The late veteran civil rights activist Paddy Doherty. (Photo: Pacemaker)
The late veteran civil rights activist Paddy Doherty. (Photo: Pacemaker)

A friend of one of Derry’s best known figures, has called for a permanent memorial to be erected honouring his contribution to the city.

Paddy Doherty, affectionately known as ‘Paddy Bogside,’ passed away three years ago at the age of 90 and fellow Bogside man, Frankie McMenamin, said he was disappointed that a memorial has ever been erectedin his memory.

Paddy Doherty was among the most prominent figures to emerge in Derry during and after the Civil Rights Movement and the Troubles. Born in Derry in 1926, he would later become vice-chairman of the Derry Citizens Defence Association in the late 1960s and his home on Westland Street became its headquarters.

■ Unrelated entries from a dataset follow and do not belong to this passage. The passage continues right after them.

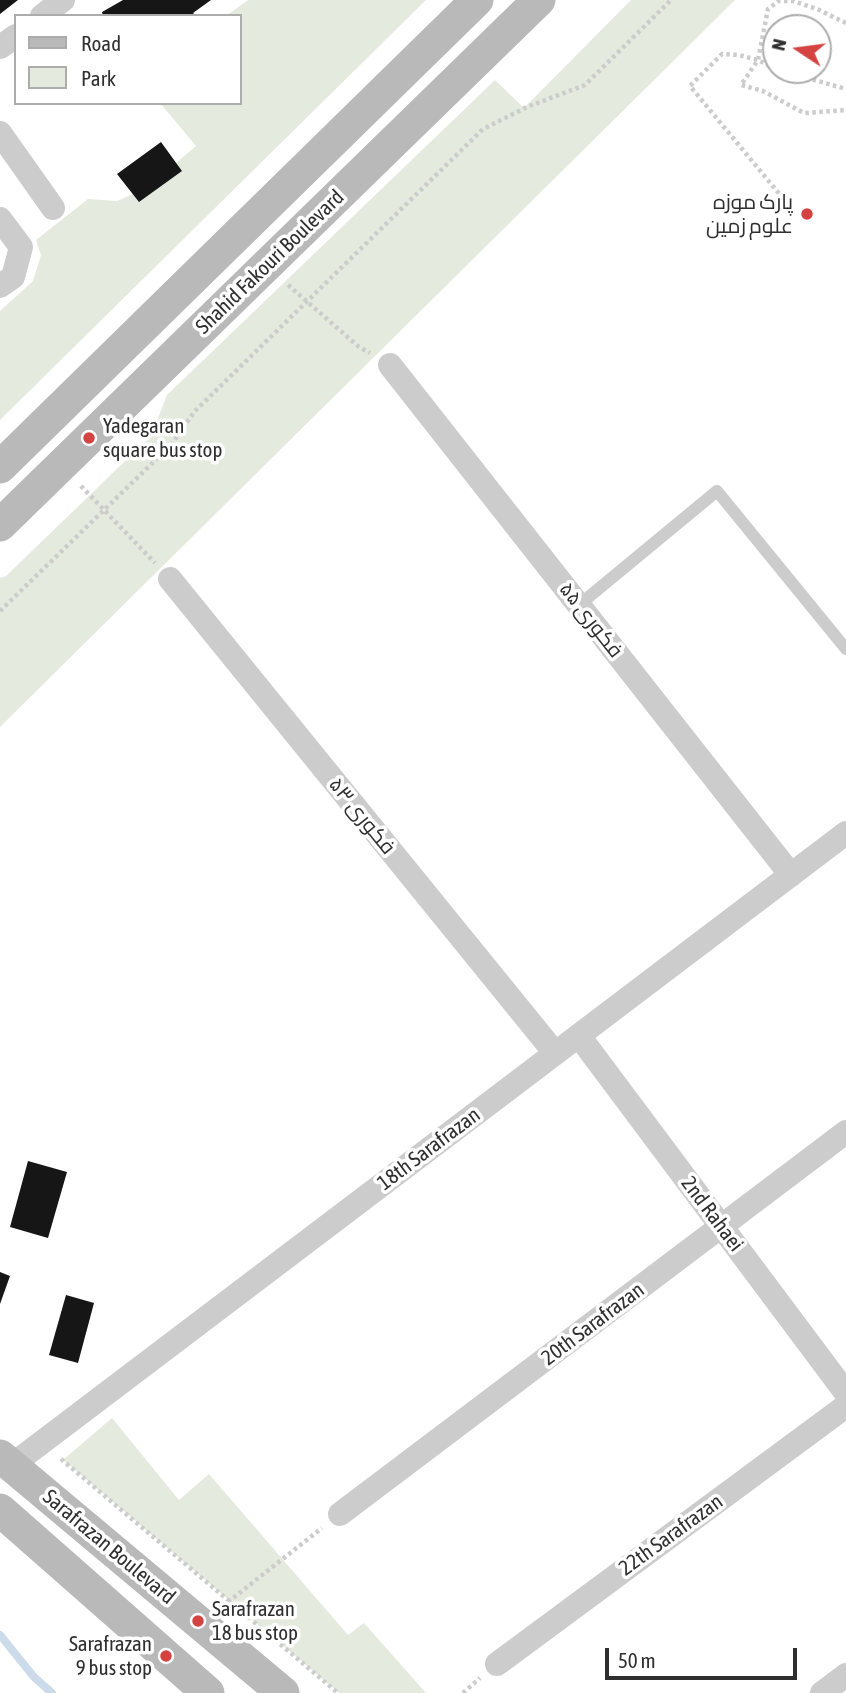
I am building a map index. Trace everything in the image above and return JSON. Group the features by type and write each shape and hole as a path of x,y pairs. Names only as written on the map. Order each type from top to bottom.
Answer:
{"main road":[{"name":"Shahid Fakouri Boulevard","path":"0,467 477,0"},
{"name":"Shahid Fakouri Boulevard","path":"0,524 540,0"},
{"name":"Sarafrazan Boulevard","path":"6,1460 283,1693"},
{"name":"Sarafrazan Boulevard","path":"0,1510 208,1693"}],"street":[{"path":"45,14 63,0"},
{"path":"0,133 54,208"},
{"path":"0,219 21,247 6,281"},
{"name":"فکوری ۵۵","path":"390,365 791,875"},
{"name":"فکوری ۵۳","path":"170,579 555,1053"},
{"name":"18th Sarafrazan","path":"6,1460 41,1442 846,833"},
{"name":"2nd Rahaei","path":"579,1035 846,1393"},
{"name":"20th Sarafrazan","path":"340,1514 846,1132"},
{"name":"22th Sarafrazan","path":"497,1664 846,1406"},
{"path":"822,1693 846,1675"}],"lane":[{"path":"579,605 717,491 846,649"}],"path":[{"path":"0,611 171,445 195,411 483,129 527,107 585,85 671,0"},
{"path":"846,23 793,1 779,1 768,9 758,60 741,85 763,91 804,113 846,110"},
{"path":"762,62 722,54 690,86 786,202"},
{"path":"829,84 846,89"},
{"path":"266,266 359,347 390,365"},
{"path":"61,465 170,579"},
{"path":"41,1442 338,1693"},
{"path":"228,1602 340,1514"}],"green space":[{"path":"248,0 426,0 0,420 0,311 33,281 41,255 36,240 88,199 117,201 147,188 196,146 162,105 242,105 242,14 229,14"},
{"path":"631,0 735,0 0,727 0,578 6,576 151,436 167,395 495,80 524,108"},
{"path":"112,1418 179,1500 209,1474 348,1635 364,1623 426,1693 339,1693 63,1460"}],"building":[{"path":"0,0 18,0 0,14"},
{"path":"123,0 211,0 194,14 102,12"},
{"path":"161,142 182,171 139,202 117,174"},
{"path":"28,1161 67,1172 48,1238 10,1227"},
{"path":"0,1272 10,1276 0,1304"},
{"path":"66,1295 94,1303 78,1363 49,1355"}],"waterway":[{"path":"0,1635 34,1677 52,1693"}],"place":[{"name":"پارک موزه علوم زمین","path":"807,214"},
{"name":"Yadegaran square bus stop","path":"89,438"},
{"name":"Sarafrazan 18 bus stop","path":"198,1621"},
{"name":"Sarafrazan 9 bus stop","path":"166,1656"}]}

He was also instrumental in the early Credit Union movement; the foundation of the NW Centre for Learning and Development and the Inner City Trust, which was the catalyst for the restoration and regeneration of much of the bomb-damaged and derelict city centre and which led to the building of Derry’s unique Craft Village.

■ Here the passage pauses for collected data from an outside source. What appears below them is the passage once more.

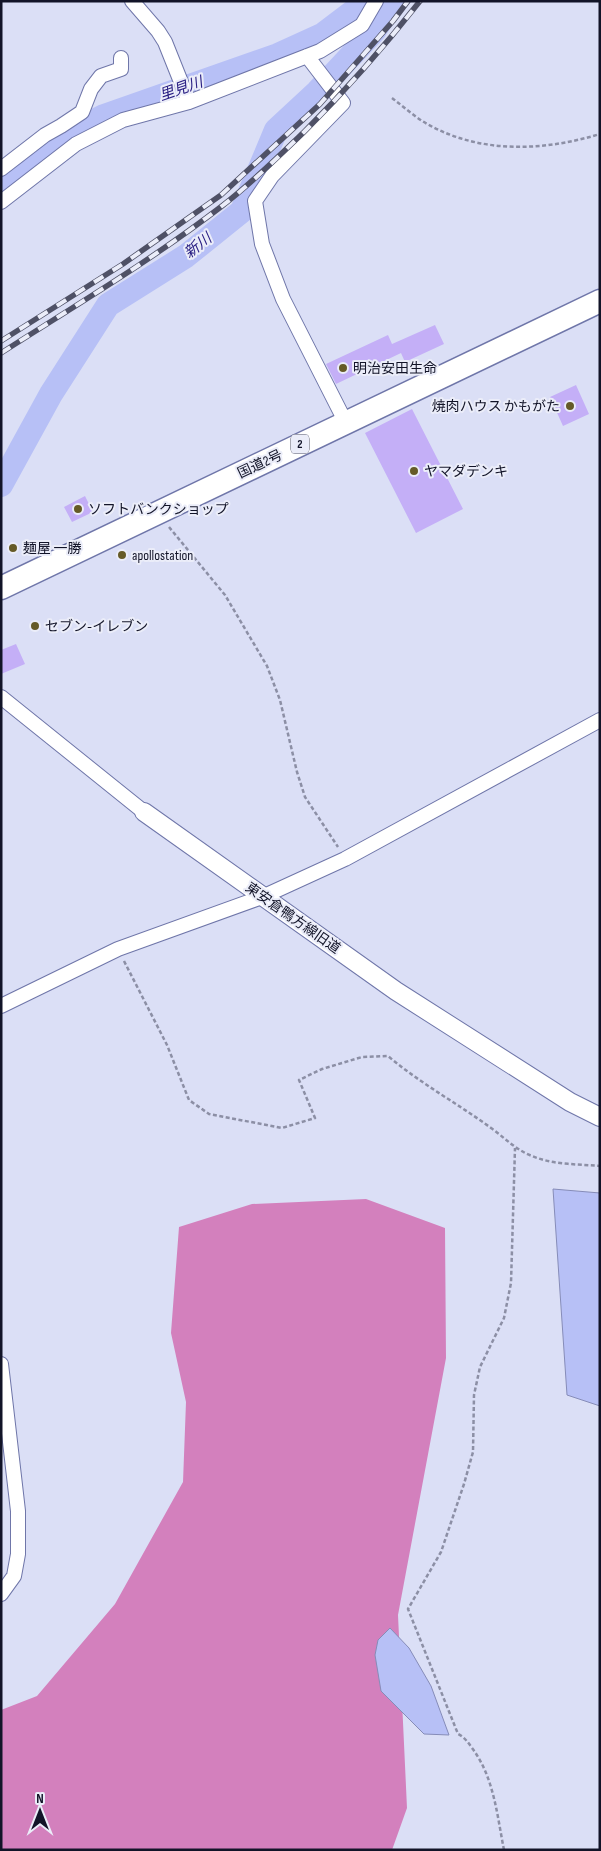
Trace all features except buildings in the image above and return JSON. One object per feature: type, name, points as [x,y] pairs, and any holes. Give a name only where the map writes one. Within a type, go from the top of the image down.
[{"type":"highway","name":"国道2号","points":[[1,588],[600,301]]},
{"type":"street","points":[[132,1],[166,42],[187,100]]},
{"type":"street","points":[[1,202],[76,144],[123,120],[187,100],[320,51],[362,25],[374,5]]},
{"type":"street","points":[[308,56],[343,103],[272,176],[255,201],[262,244],[283,299],[346,423]]},
{"type":"street","points":[[1,169],[45,135],[82,112],[91,89],[101,76],[122,69],[121,58]]},
{"type":"street","name":"東安倉鴨方線旧道","points":[[1,697],[144,812],[396,991],[570,1102],[600,1117]]},
{"type":"street","points":[[1,1006],[118,949],[262,897],[345,859],[600,720]]},
{"type":"street","points":[[1,1364],[18,1512],[18,1554],[14,1576],[1,1594]]},
{"type":"path","points":[[392,98],[428,125],[463,140],[498,147],[532,147],[585,139],[600,134]]},
{"type":"path","points":[[157,512],[224,595],[267,666],[280,700],[297,772],[305,797],[345,859]]},
{"type":"path","points":[[118,949],[166,1045],[189,1100],[209,1114],[282,1128],[315,1118],[299,1080],[322,1069],[362,1057],[388,1056],[451,1103],[491,1128],[515,1148],[533,1157],[559,1163],[600,1166]]},
{"type":"path","points":[[504,1850],[489,1776],[480,1759],[463,1736],[458,1734],[408,1609],[440,1552],[473,1452],[474,1395],[480,1367],[504,1318],[511,1283],[515,1148]]},
{"type":"shaded area","points":[[366,1199],[445,1228],[446,1358],[398,1615],[407,1808],[392,1850],[1,1850],[1,1710],[37,1696],[115,1604],[183,1482],[186,1402],[171,1333],[179,1227],[252,1204]]},
{"type":"water","points":[[553,1189],[600,1193],[600,1406],[567,1395]]},
{"type":"water","points":[[390,1628],[409,1648],[431,1686],[449,1735],[424,1734],[381,1691],[375,1655],[378,1640]]},
{"type":"waterway","name":"里見川","points":[[1,187],[73,132],[104,116],[278,55],[322,35],[367,1]]},
{"type":"waterway","name":"新川","points":[[1,485],[51,394],[108,305],[186,256],[242,211],[276,130],[317,92],[375,30],[393,1]]},
{"type":"railway","points":[[1,341],[123,264],[221,195],[320,104],[393,21],[408,1]]},
{"type":"railway","points":[[1,353],[168,245],[244,188],[334,101],[420,1]]},
{"type":"place","name":"明治安田生命","points":[[343,368]]},
{"type":"place","name":"焼肉ハウス かもがた","points":[[570,406]]},
{"type":"place","name":"ヤマダデンキ","points":[[414,471]]},
{"type":"place","name":"ソフトバンクショップ","points":[[78,509]]},
{"type":"place","name":"麺屋 一勝","points":[[13,548]]},
{"type":"place","name":"apollostation","points":[[122,555]]},
{"type":"place","name":"セブン-イレブン","points":[[35,626]]}]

In 1978 he whelped establish the Derry Youth and Community Workshop to provide training in skills.

Mr. McMenamin, who had trained at the workshop after leaving school in 1981, and who kept in touch with Mr Doherty right up until he passed away, said: “I’m surprised there was nothing ever put up in the town in memory of Paddy Doherty. He is a legend.

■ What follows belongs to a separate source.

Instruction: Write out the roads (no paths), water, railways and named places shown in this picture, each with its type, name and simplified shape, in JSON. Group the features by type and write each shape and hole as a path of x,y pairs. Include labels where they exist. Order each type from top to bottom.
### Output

“We got to know the Doherty family after we moved to Gartan Square just after Bloody Sunday in 1972. During the Troubles Paddy’s was more or less the only family that had a phone, they had a payphone in the hall and the door was always open to anybody and families who had youths arrested, would ask Paddy to come with them to the barracks.

“He started the Workshop on Lawrence Hill in 1979 with Colm Cavanagh. To me that was one of the best experiences I had after leaving school. I met Mary Nelis there who did Adult Literacy, and there was Una Green who did graphics, John Shiels who did gardening and John Beaon who did metalwork.

“Hundreds and hundreds of people went through the Workshop and it helped to build people’s confidence as well as their skills.

“Paddy met Presidents from the US and politicians from Downing Street, actors and actresses, and was deeply involved in Derry. There should be a monument or plaque put in memory of him in the middle of the town somewhere to mark his contribution during the 60s, 70s, 80s and 90s. He was responsible for building the town back up after the struggle and the Workshop trained young people to build these places back up again. He got people together and built the Craft Village, which was one of the things he was most proud of.”